Sorry, Microsoft

Microsoft has launched its Phone 7 initiative, and from what’s been revealed so far and how operators have reacted in conversations with us, the new mobile strategy is fatally flawed.  In fact, unless Microsoft makes truly radical changes or has some literally unprecedented success, it’s probably the end of Microsoft in the mobile space.

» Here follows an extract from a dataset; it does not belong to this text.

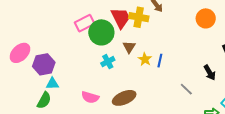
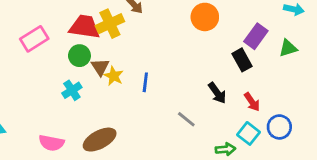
yellow cross: (139, 17) -> (110, 24), turned -30
red trapezoid: (121, 18) -> (85, 27), turned -50
green circle: (101, 32) -> (79, 56), moved, size x0.6
yellow star: (145, 59) -> (114, 76), moved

 With Phone 7, operators have only limited ability to create their own services or their own “brand” with the handsets they have to subsidize.  Microsoft justifies this with the notion that the user experience is seamless everywhere, but that’s not what operators want—they want an experience that differentiates them.  Even Apple was smart enough to realize that they couldn’t tell operators that they were “partnering” without providing some sort of unique service-to-phone tie.  Alcatel-Lucent recognized that a seamless experience had to start with a mobile operator ecosystem largely because without it there would be great resistance to any kind of roaming data plan, or any cross-operator feature set.  They thus established their Open API program as a federation.

 Federation is what Microsoft needs to be looking at; the operators want to build a global ecosystem of national or even regional players.  Microsoft had a chance to bring something tangible to the table in that space, something broader and more powerful than even Alcatel-Lucent proposed.  Instead, they’ve extended their past CSF strategies into their present mobile offering, and compromised it fatally.